Social Justice—What Does It Mean?

The term “social justice” is highly contested, as the myriad books and articles devoted to defining and probing the philosophical, ideological, and pragmatic parameters of social justice suggest. The Oxford English Dictionary situates the term as “chiefly Politics and Philosophy” dating from nineteenth and twentieth-century sources and defines it as “justice at the level of a society or state as regards the possession of wealth, commodities, opportunities, and privileges.” The OED suggests that “much of the debate surrounding social justice has been concerned with the precise nature of fair distribution, and to what extent this may conflict with individual rights of acquisition and ownership,” and references distributive justice, a much older concept: “one of the two divisions of Justice, according to Aristotle … that which consists in the distribution of something in shares proportionate to the deserts of each among the several parties.” The Palgrave Macmillan Dictionary of Political Thought largely follows the OED definition and traces its origins to nineteenth-century writings of British Christian socialists and Roman Catholic conservatives “who argued that social justice arose from fair dealings between individuals, and not from some distributive scheme,” and also the confusion between European and American interpretations.

Michael Reisch, in The Routledge International Handbook of Social Justice, broadens the scope beyond the West, where it is, he reports, widely assumed that particular visions of social justice have universal applications. This ignores the fact that conflicting ideas about what social justice is and how it functions in society have long competed with each other; the radically different ideas from ethnically and religiously diverse cultures throughout the world further complicate the issue.

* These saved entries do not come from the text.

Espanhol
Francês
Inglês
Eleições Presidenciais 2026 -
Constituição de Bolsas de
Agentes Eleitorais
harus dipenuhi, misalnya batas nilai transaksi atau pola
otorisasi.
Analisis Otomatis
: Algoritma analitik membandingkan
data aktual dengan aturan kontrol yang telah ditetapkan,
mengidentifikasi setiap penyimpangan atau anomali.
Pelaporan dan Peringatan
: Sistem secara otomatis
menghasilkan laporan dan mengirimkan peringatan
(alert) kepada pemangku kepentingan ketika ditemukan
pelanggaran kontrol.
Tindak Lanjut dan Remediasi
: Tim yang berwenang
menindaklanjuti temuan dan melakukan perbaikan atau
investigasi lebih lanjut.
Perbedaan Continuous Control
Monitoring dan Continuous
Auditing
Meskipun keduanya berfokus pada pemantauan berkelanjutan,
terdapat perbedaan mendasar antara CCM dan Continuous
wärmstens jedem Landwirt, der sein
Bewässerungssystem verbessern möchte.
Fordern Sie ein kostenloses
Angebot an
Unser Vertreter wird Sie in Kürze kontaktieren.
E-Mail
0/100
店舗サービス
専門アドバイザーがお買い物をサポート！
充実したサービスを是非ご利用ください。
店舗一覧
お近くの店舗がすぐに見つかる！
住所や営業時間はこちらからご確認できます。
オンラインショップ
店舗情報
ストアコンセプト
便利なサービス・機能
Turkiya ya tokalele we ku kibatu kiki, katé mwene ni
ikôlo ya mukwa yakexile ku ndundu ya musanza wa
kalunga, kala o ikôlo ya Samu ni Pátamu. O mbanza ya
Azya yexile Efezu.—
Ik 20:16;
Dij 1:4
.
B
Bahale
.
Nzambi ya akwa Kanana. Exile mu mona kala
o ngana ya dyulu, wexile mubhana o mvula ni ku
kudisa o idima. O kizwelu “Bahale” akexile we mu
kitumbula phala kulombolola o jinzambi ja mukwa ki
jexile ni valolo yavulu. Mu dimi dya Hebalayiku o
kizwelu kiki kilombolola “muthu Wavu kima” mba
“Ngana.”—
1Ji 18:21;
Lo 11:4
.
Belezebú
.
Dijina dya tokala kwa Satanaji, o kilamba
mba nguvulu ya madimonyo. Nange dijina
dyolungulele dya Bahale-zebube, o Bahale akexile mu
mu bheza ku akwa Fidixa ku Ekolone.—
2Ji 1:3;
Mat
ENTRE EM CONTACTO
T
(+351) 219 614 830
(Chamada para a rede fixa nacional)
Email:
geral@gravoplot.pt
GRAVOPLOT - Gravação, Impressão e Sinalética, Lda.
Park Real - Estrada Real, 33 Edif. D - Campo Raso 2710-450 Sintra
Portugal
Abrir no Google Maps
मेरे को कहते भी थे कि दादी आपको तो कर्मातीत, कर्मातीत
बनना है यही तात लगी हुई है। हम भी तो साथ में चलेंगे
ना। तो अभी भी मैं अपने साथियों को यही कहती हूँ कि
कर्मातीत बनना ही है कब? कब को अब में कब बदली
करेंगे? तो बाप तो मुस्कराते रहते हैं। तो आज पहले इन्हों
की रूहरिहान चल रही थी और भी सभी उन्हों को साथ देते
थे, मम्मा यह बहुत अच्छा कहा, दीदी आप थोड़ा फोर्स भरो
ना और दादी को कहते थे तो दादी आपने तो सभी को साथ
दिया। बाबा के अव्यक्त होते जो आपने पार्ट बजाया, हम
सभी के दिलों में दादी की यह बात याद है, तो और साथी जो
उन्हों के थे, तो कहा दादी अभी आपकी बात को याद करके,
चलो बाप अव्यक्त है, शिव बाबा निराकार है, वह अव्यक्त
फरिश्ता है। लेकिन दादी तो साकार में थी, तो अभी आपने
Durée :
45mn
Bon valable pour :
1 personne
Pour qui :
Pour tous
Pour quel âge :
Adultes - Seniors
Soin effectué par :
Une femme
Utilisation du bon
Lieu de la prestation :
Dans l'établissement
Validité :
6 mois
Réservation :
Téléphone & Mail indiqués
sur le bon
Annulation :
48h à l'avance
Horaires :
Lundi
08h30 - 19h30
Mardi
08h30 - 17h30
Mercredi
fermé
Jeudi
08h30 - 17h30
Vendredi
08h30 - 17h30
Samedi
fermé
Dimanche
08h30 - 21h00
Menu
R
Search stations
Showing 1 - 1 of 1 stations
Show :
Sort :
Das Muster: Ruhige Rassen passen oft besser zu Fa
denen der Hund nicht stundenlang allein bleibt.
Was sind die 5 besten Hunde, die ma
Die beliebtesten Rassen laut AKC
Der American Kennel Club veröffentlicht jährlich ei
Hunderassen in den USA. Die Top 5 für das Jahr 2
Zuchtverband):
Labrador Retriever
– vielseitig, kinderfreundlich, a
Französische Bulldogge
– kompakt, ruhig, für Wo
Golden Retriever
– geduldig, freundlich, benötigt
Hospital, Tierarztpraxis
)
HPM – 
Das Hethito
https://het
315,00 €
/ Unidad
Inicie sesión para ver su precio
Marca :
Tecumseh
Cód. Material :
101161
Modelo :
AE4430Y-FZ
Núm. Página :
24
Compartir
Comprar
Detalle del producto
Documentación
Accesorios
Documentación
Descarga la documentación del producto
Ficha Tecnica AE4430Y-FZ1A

Reisch’s handbook is worthy of note in conjunction with this essay, because it covers historical development and cultural views; theories and conceptual frameworks; social justice issues in policy and practice (including criminal justice, education, housing, environment, health, poverty, and violence); and—important for this essay—Izumi Sakamoto’s cultural reflections in his essay “The Use of the Arts in Promoting Social Justice”—reflections that include theatre.